I would greatly appreciate if the more tech-inclined folks here could read it and comment their insights.

A couple excerpts:

Cloud-native ISVs such as Snowflake are realizing that despite their cloud-only dogma, they have to grit their teeth and deal with on-premises data or risk getting shut out of evolving data architectures.

…Sometimes organizations can’t or won’t move data into the cloud for a variety of reasons, like data sovereignty, compliance, security policies, culture… whatever. So with this solution, data can remain in place on-prem or it can be migrated into the public cloud for the full cloud-native Snowflake experience… **but the data is read only. That means you can’t do… data manipulation language…**But the data can be queried. However, the performance of those queries…will almost certainly be slower…at the end of the day, it’s going to run faster in the cloud. You can be almost certain of that.

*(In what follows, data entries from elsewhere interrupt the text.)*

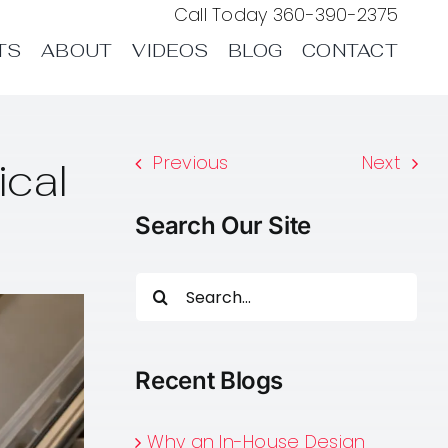
Call Today
360-390-2375
TS
ABOUT
VIDEOS
BLOG
CONTACT
Previous
Next
ical
Search Our Site
Search
for:
Recent Blogs
Why an In-House Design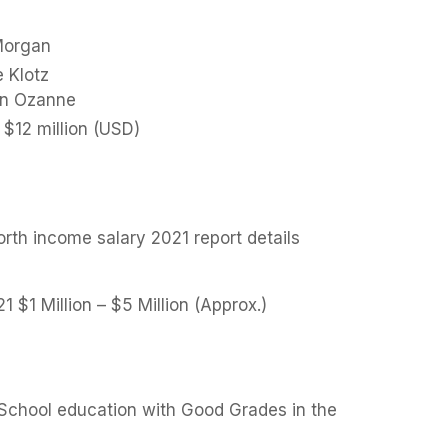
Morgan
e Klotz
ian Ozanne
$12 million (USD)
orth income salary 2021 report details
21 $1 Million – $5 Million (Approx.)
h School education with Good Grades in the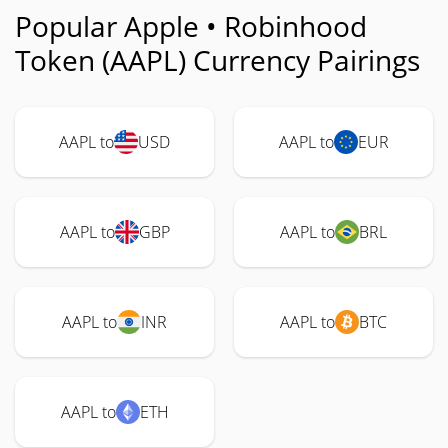
Popular Apple • Robinhood
Token (AAPL) Currency Pairings
AAPL to
USD
AAPL to
EUR
AAPL to
GBP
AAPL to
BRL
AAPL to
INR
AAPL to
BTC
AAPL to
ETH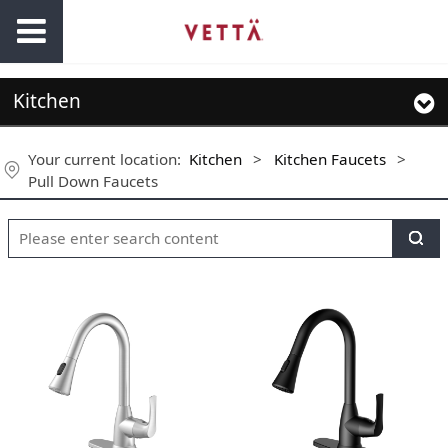
Kitchen
Your current location:
Kitchen
>
Kitchen Faucets
>
Pull Down Faucets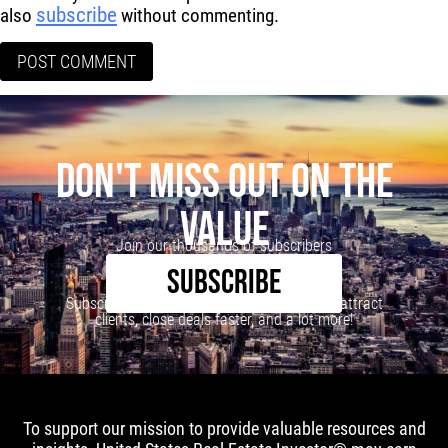
subscribe
also
without commenting.
DON'T MISS OUT ON THE
VALUE
Join our thousands of subscribers
SUBSCRIBE
Subscribe to our newsletter to learn how to attract
clients, close deals faster, and a lot more!
To support our mission to provide valuable resources and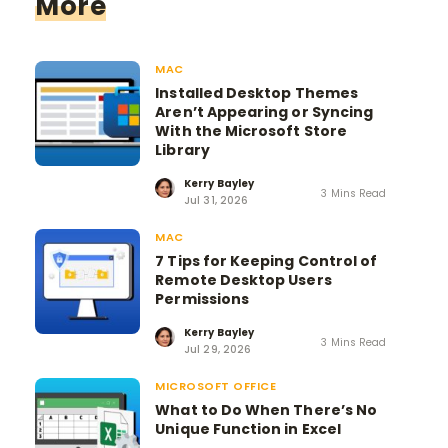
More
MAC
Installed Desktop Themes
Aren’t Appearing or Syncing
With the Microsoft Store
Library
Kerry Bayley
3 Mins Read
Jul 31, 2026
MAC
7 Tips for Keeping Control of
Remote Desktop Users
Permissions
Kerry Bayley
3 Mins Read
Jul 29, 2026
MICROSOFT OFFICE
What to Do When There’s No
Unique Function in Excel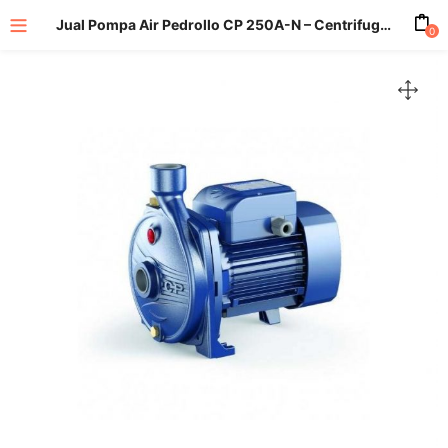
Jual Pompa Air Pedrollo CP 250A-N – Centrifugal Pump
0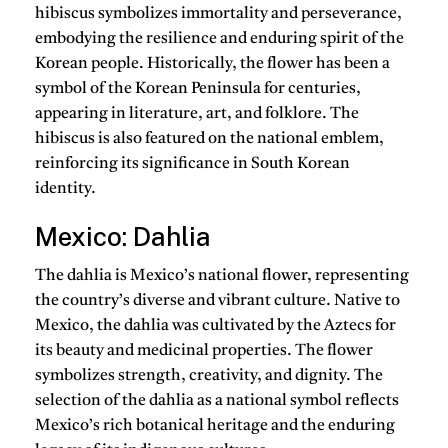
hibiscus symbolizes immortality and perseverance,
embodying the resilience and enduring spirit of the
Korean people. Historically, the flower has been a
symbol of the Korean Peninsula for centuries,
appearing in literature, art, and folklore. The
hibiscus is also featured on the national emblem,
reinforcing its significance in South Korean
identity.
Mexico: Dahlia
The dahlia is Mexico’s national flower, representing
the country’s diverse and vibrant culture. Native to
Mexico, the dahlia was cultivated by the Aztecs for
its beauty and medicinal properties. The flower
symbolizes strength, creativity, and dignity. The
selection of the dahlia as a national symbol reflects
Mexico’s rich botanical heritage and the enduring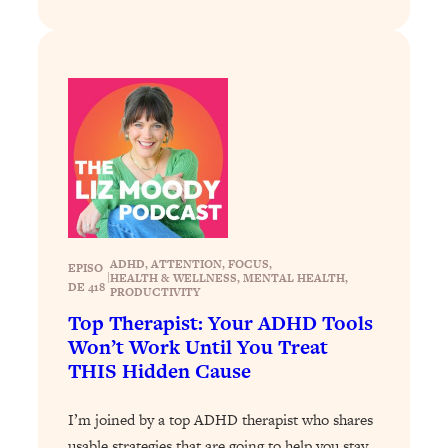
Loading...
Stanford Professors: One Tool That
1:30:06
Makes Every Life Decision Easier
Loading...
Why Being Lazier Gets You Better
27:09
Results
Loading...
Genius Hacks To Make Eating Healthy
46:10
Easier (And More Delicious)
ADHD
, 
ATTENTION
, 
FOCUS
, 
EPISO
|
HEALTH & WELLNESS
, 
MENTAL HEALTH
, 
DE 418
Loading...
PRODUCTIVITY
BEST OF: The Theory That Completely
Top Therapist: Your ADHD Tools
29:29
Changed My Relationships (Here's How
Won’t Work Until You Treat
It Can Change Yours)
THIS Hidden Cause
Loading...
How To Get Yourself To Do The Thing
I’m joined by a top ADHD therapist who shares
1:26:32
You’re Avoiding
usable strategies that are going to help you stay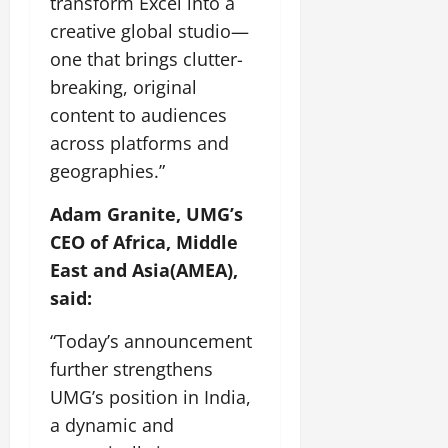
transform Excel into a
creative global studio—
one that brings clutter-
breaking, original
content to audiences
across platforms and
geographies.”
Adam Granite, UMG’s
CEO of Africa, Middle
East and Asia(AMEA),
said:
“Today’s announcement
further strengthens
UMG’s position in India,
a dynamic and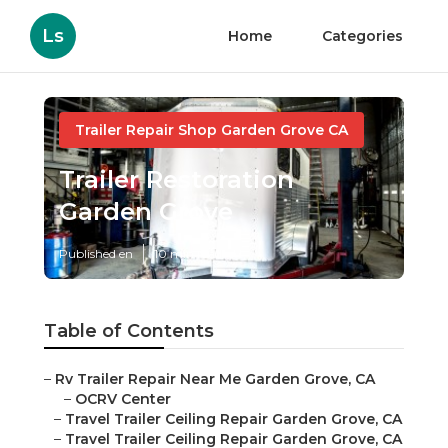
Ls
Home
Categories
Trailer Repair Shop Garden Grove CA
Trailer Restoration
Garden Grove
Published en
10 min read
Table of Contents
–
Rv Trailer Repair Near Me Garden Grove, CA
–
OCRV Center
–
Travel Trailer Ceiling Repair Garden Grove, CA
–
Travel Trailer Ceiling Repair Garden Grove, CA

They also note that “after 13 straight surveys of astounding Net Scores, Snowflake has finally broken trend, with Net Score dropping below the 70% mark among all respondents.”

[Picture is here: https://d2axcg2cspgbkk.cloudfront.net/wp-content/uploads/Bre…

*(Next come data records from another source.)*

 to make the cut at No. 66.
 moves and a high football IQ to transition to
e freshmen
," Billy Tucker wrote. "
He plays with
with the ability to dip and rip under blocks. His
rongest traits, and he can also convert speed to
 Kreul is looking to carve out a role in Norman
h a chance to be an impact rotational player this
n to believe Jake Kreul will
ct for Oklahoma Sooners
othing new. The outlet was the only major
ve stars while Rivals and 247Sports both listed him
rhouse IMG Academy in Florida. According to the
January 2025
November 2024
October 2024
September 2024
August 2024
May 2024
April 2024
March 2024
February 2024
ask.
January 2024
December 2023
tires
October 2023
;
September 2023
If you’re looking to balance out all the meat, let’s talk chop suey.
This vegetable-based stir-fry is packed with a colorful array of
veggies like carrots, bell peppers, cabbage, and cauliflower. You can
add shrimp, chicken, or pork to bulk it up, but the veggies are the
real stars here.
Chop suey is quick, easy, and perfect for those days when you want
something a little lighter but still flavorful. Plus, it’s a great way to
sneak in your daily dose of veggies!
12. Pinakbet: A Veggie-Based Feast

“Net Score is measured by asking customers if they’re adding the platform new (that’s the lime green in the bar pointing from Snowflake in the graph); are they increasing spend by 6% or more – that’s the forest green; is spending flat (the gray); is their spend decreasing by 6% or worse (pinkish); or are they decommissioning the platform (bright red, which is essentially zero for Snowflake). Subtract red from green and you get Net Score.

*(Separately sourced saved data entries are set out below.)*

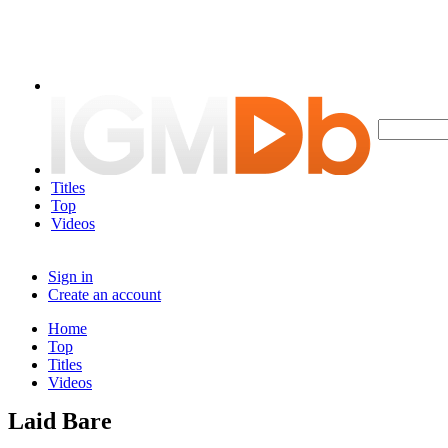
Titles
Top
Videos
Sign in
Create an account
Home
Top
Titles
Videos
Laid Bare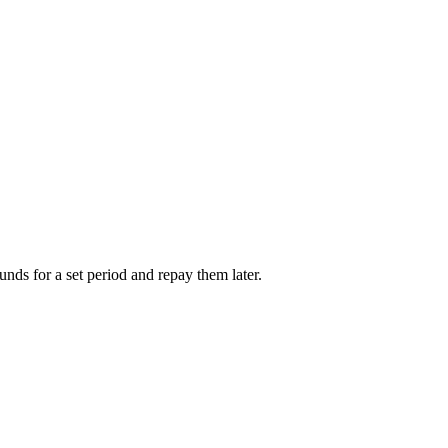
unds for a set period and repay them later.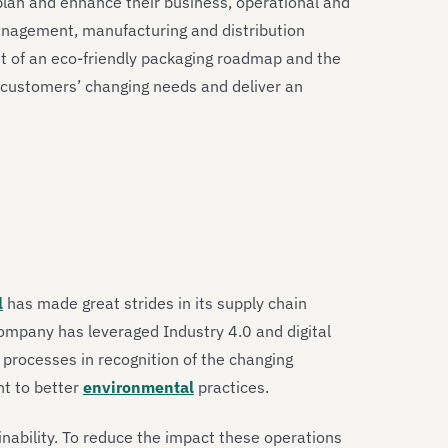
plan and enhance their business, operational and
anagement, manufacturing and distribution
t of an eco-friendly packaging roadmap and the
s customers’ changing needs and deliver an
l
has made great strides in its supply chain
company has leveraged Industry 4.0 and digital
processes in recognition of the changing
nt to better
environmental
practices.
ainability. To reduce the impact these operations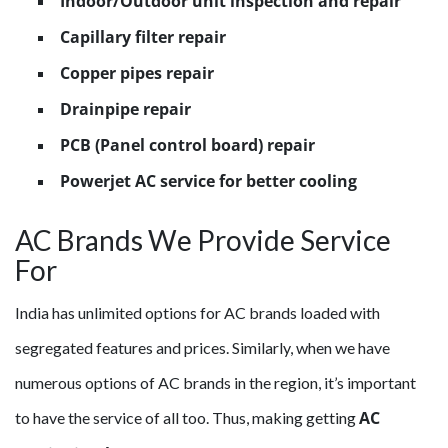
Indoor/Outdoor unit inspection and repair
Capillary filter repair
Copper pipes repair
Drainpipe repair
PCB (Panel control board) repair
Powerjet AC service for better cooling
AC Brands We Provide Service
For
India has unlimited options for AC brands loaded with
segregated features and prices. Similarly, when we have
numerous options of AC brands in the region, it’s important
AC
to have the service of all too. Thus, making getting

Now what’s somewhat interesting is that Snowflake’s Net Score overall in the survey is a 68 – still huge – but its Net Score inside Dell accounts drops to the low 60s. Nonetheless, this chart tells you why Snowflake: Its highly elevated spending momentum combined with an increasing presence in the market over the past two years makes it a perfect initial data platform partner for Dell. As well, Snowflake’s presence in Dell accounts is below the Snowflake average, which gives Snowflake an incentive to capture more Dell customers and expand its TAM.

Ok, there is still a LOT more to unpack from the article but I won’t do a great job summarizing or deciphering it short of just copying the whole article.

Look forward to anyone else’s comments.